→ **WRITTEN TASK**: Every line below between the line holding "Читайте также на" and the line holding "воинский учет по-новому", inclusive, should be repeated exactly, and all other lines omitted.

(GIVEN DATA begins)

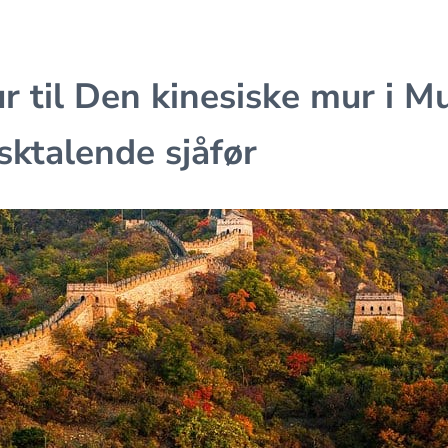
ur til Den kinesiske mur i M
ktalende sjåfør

(GIVEN DATA ends)
(GIVEN DATA begins)

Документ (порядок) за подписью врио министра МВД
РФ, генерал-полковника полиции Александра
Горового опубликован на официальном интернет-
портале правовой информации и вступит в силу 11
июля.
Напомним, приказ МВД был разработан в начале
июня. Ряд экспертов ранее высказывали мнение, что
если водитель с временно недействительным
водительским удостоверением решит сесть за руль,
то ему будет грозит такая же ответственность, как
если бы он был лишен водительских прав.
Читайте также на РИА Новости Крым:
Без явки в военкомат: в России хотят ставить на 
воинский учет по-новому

(GIVEN DATA ends)

→ **RESPONSE AREA**:
Читайте также на РИА Новости Крым:
Без явки в военкомат: в России хотят ставить на 
воинский учет по-новому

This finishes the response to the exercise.